Dataset records Start Marker
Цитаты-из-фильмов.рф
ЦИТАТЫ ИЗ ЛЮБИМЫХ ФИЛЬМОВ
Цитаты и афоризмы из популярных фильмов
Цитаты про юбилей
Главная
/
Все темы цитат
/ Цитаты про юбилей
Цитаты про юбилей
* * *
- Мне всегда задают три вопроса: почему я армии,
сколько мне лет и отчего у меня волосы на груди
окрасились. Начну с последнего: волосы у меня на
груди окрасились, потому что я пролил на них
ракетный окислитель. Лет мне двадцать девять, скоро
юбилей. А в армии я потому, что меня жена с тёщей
Dataset records End Marker
Exercise details — Reproduce the listing above verbatim, line for line.

Response area —
Цитаты-из-фильмов.рф
ЦИТАТЫ ИЗ ЛЮБИМЫХ ФИЛЬМОВ
Цитаты и афоризмы из популярных фильмов
Цитаты про юбилей
Главная
/
Все темы цитат
/ Цитаты про юбилей
Цитаты про юбилей
* * *
- Мне всегда задают три вопроса: почему я армии,
сколько мне лет и отчего у меня волосы на груди
окрасились. Начну с последнего: волосы у меня на
груди окрасились, потому что я пролил на них
ракетный окислитель. Лет мне двадцать девять, скоро
юбилей. А в армии я потому, что меня жена с тёщей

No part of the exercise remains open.